# Flounder Light Brackets



## X-Shark (Oct 3, 2007)

These are custom brackets that fit 150 watt & 175 watt HPS & Mh lights

$50 for the pair.

[850] 207-4632


----------



## BuckWild (Oct 2, 2007)

I may be interested in those since I already have the holes to match. Those 400's are huge anyhow.


----------



## Flounder9.75 (Sep 28, 2007)

Sounds like Buck Wild must be the new owner of the Tickle Me Green


----------



## X-Shark (Oct 3, 2007)

Yep he is. 

I have a new project on the horizon.... Heading to Tx. to get it.


----------



## Flounder9.75 (Sep 28, 2007)

X-Shark said:


> Yep he is.
> 
> I have a new project on the horizon.... Heading to Tx. to get it.

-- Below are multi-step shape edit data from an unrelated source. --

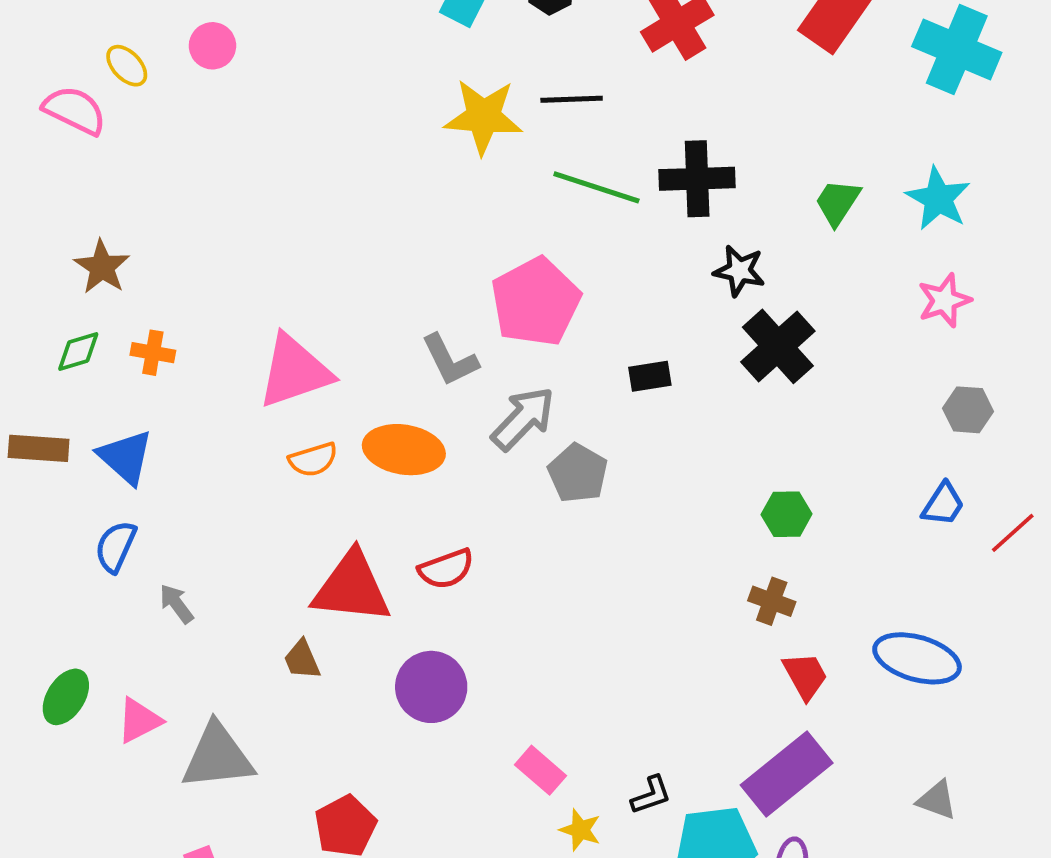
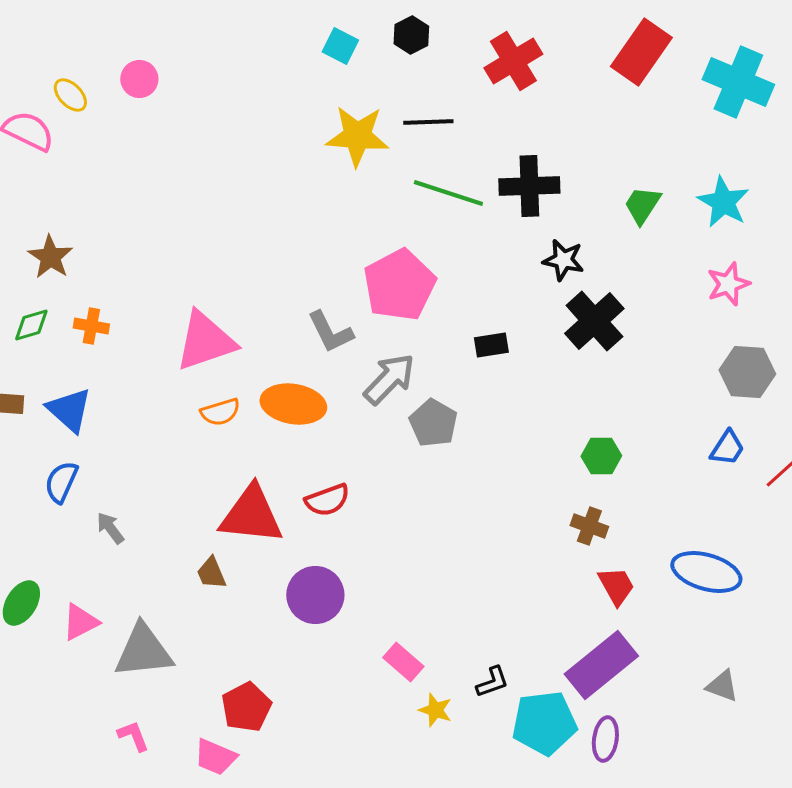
gray hexagon: (968, 410) -> (747, 372), size x1.4

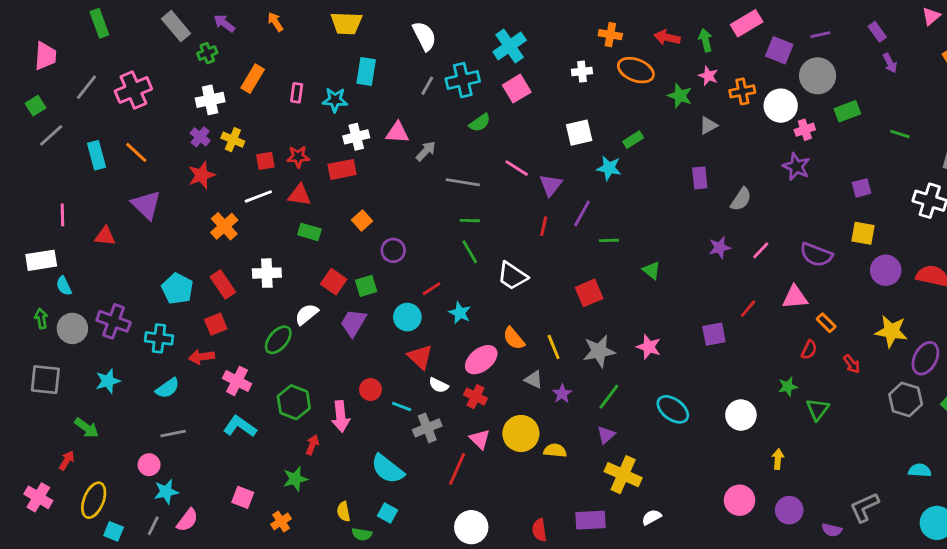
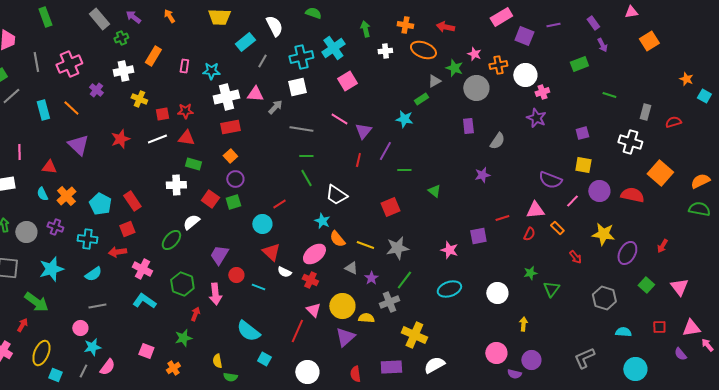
pink triangle: (931, 16) -> (631, 12), turned 32
green arrow: (705, 40) -> (365, 29), moved
cyan cross: (510, 46) -> (333, 48), moved
cyan rectangle: (366, 72) -> (245, 42), moved, turned 42
gray circle: (818, 76) -> (476, 88), moved
gray line: (427, 86) -> (262, 61), moved
gray line: (87, 87) -> (36, 62), turned -48
pink square: (517, 89) -> (347, 81), moved
green rectangle: (847, 111) -> (579, 64), moved
green semicircle: (480, 123) -> (313, 13), moved, turned -126
gray triangle: (708, 125) -> (434, 81), moved
white square: (579, 133) -> (297, 87), moved
purple cross: (200, 137) -> (96, 90), moved
white cross: (356, 137) -> (226, 97), size x1.4
red rectangle: (342, 169) -> (230, 127), moved
red star: (202, 175) -> (120, 139), moved
orange cross: (224, 226) -> (66, 196), moved
purple circle: (393, 250) -> (235, 179), moved
pink line: (761, 250) -> (572, 201), moved
white cross: (267, 273) -> (176, 185), moved
cyan semicircle: (64, 286) -> (42, 194), moved
red line: (748, 309) -> (502, 218), turned 32
cyan star: (460, 313) -> (322, 221), moved
purple cross: (114, 321) -> (55, 227), size x0.7
purple trapezoid: (353, 323) -> (219, 255), moved
yellow line: (554, 347) -> (365, 245), turned -48
pink star: (649, 347) -> (449, 250), moved
red semicircle: (809, 350) -> (529, 234), moved
cyan star: (108, 381) -> (51, 269), size x1.4
gray hexagon: (906, 399) -> (604, 298), moved
cyan ellipse: (673, 409) -> (449, 289), turned -55
green arrow: (87, 428) -> (36, 302), size x1.4
gray cross: (427, 428) -> (389, 302), moved
purple triangle: (606, 435) -> (345, 337), moved, size x1.5
cyan square: (387, 513) -> (264, 359), moved
white semicircle: (652, 517) -> (434, 365), size x1.5
purple semicircle: (832, 530) -> (514, 374), moved

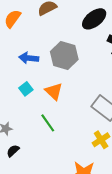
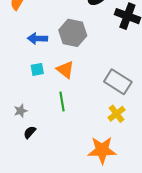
cyan square: (26, 89) -> (37, 69), turned 32
green line: (48, 123) -> (62, 102), turned 30

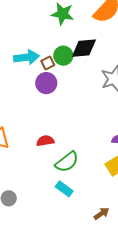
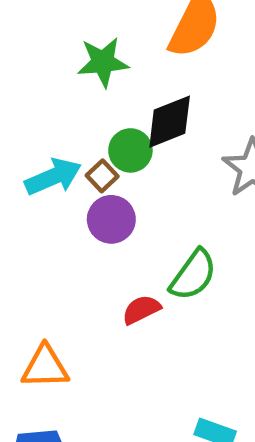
red semicircle: (45, 141) -> (141, 310), moved
green semicircle: (67, 162) -> (193, 275), moved

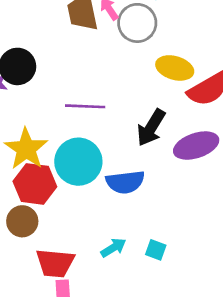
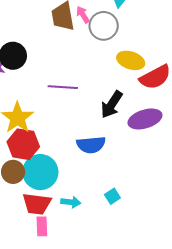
cyan circle: (78, 162) -> (40, 172), moved
cyan arrow: (113, 248) -> (71, 202), moved, turned 36
cyan square: (156, 250) -> (112, 196), turned 35

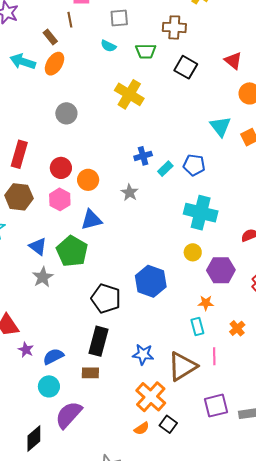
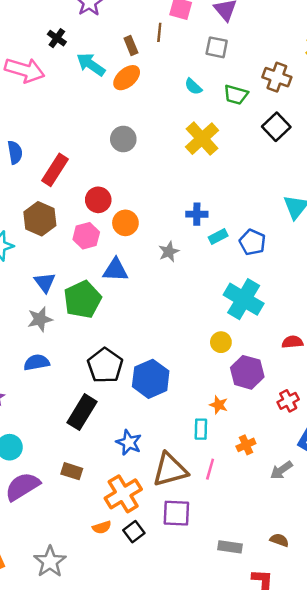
cyan semicircle: (108, 46) -> (193, 87), moved
blue hexagon: (151, 281) -> (151, 379), moved
blue semicircle: (53, 356) -> (37, 362), moved
brown rectangle: (90, 373) -> (72, 471), moved
purple square: (216, 406) -> (176, 513), moved

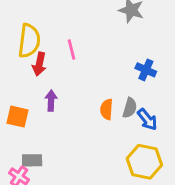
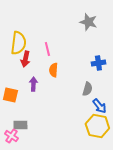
blue cross: (146, 70) -> (98, 63), turned -32
orange semicircle: (106, 109) -> (53, 70), moved
blue arrow: (147, 119) -> (99, 106), moved

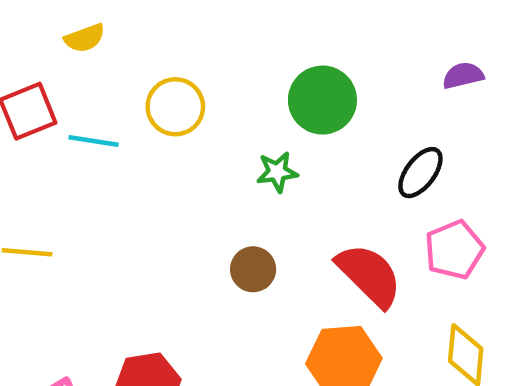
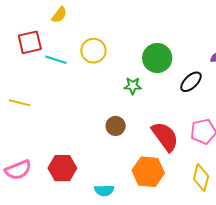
yellow semicircle: (85, 38) -> (59, 15), turned -42
black ellipse: (420, 173) -> (191, 82), moved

He got a hell of a deal on custom boat. 

Will you new project float?


----------



## X-Shark (Oct 3, 2007)

No ----- 4 wheel's. 

Working on the drift trikes too.


----------



## Flounder9.75 (Sep 28, 2007)

What the hell is a Drift Bike surely you don't Drift Fish with it.


----------



## X-Shark (Oct 3, 2007)

LOL This is what it is.


----------



## Ocean Master (May 20, 2008)

That is super cool. I want one now..!!

I used to race the 3 wheel wheelchairs so I know I could do this..


----------



## Flounder9.75 (Sep 28, 2007)

Ok I see how they work. You sure your young enough to do that. Remember we don't heal as fast as we did when we were young LOL


----------



## Cosson-Gigs (Dec 12, 2012)

*Little Red Wagon*



X-Shark said:


> LOL This is what it is.
> 
> http://www.youtube.com/watch?v=UX4fCTO44Ic


 It's good to still be a kid inside !!!! http://youtu.be/bCg6A6nX7Kw


----------



## X-Shark (Oct 3, 2007)

Still have the brackets.


----------



## X-Shark (Oct 3, 2007)

Bump.....Someone buy these.

I've got another new project coming.


----------



## OHenry (Apr 28, 2011)

X-Shark said:


> Bump.....Someone buy these.
> 
> I've got another new project coming.


hey Shark, Can you provide a link for the lights used with these brackets. I'm in the market. Thanks


----------